Statement of U.S. Labor Secretary on December 2015 Employment Numbers
11 Jan, 2016
U.S. Secretary of Labor Thomas E. Perez issued the following statement about the December 2015 Employment Situation report released in January 2016:
“2015 ended with still more robust job creation: 292,000 jobs, making December the second best month of the year and bringing total 2015 job growth to 2.7 million. The longest streak of private-sector job growth on record continues, now at 70 straight months with 14.1 million new jobs over that time. The unemployment rate was unchanged from November, remaining at 5.0 percent.
“We’ve made tremendous progress. Seven years ago, the U.S. economy was in free fall, hemorrhaging 2.3 million private-sector jobs in just the three months before President Obama took office. Millions of families lost their homes and retirement savings. Major financial institutions and the auto industry were on the brink of collapse.
“But today the worst economic crisis in generations is behind us. Despite unprecedented obstruction from Republicans in Congress, the nation is enjoying an historic recovery, due in large measure to the president’s steady hand and the resilience of our workers and businesses. Consider these remarkable facts:
- Average monthly job growth in both 2014 and 2015 exceeded 200,000 – the first time we’ve had back-to-back years that strong since 1998-1999.
- Long-term unemployment has dropped dramatically, with a 2015 decline of 687,000. In April 2010, 45.5 percent of the unemployed had been out of work 27 weeks or more; today, that number is just 26.3 percent.
- The retail automotive industry is going gangbusters, having sold a record 17.5 million cars and trucks in 2015. That makes six years in a row of growth in auto sales, something that hasn’t happened since World War II.
- In the first half of 2009, more than 600,000 laid-off workers were applying for unemployment insurance benefits each week. Today, UI claims have been at 300,000 or less for 43 consecutive weeks for the first time since December 1973.
- When it comes to the unemployment rate, we’re ahead of schedule and outperforming expectations.

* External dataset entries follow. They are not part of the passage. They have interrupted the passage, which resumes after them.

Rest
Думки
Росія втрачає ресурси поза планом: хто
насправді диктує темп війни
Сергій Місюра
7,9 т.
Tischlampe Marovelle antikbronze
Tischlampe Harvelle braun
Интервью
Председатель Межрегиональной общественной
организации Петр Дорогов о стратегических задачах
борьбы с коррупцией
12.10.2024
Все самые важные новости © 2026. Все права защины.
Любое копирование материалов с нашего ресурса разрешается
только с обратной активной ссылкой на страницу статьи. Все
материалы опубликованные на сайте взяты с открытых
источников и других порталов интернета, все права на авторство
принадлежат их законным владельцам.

As recently as early 2014, forecasters thought unemployment would remain above 5 percent for several years, at least until 2020. As it turned out, it was barely for another year and a half. The unemployment rate fell to 5.0 percent in October 2015 and has stayed there for the last three months.
“We know there is unfinished business. Wages are rising only modestly and too many families are struggling to get by no matter how hard they work. We will spend the remaining year of this administration doing everything possible to sustain this recovery and create shared prosperity. Through investments in training, apprenticeships and infrastructure; by fighting for a higher minimum wage, paid-leave policies and expanded overtime – we will build an even stronger economic foundation for future generations.”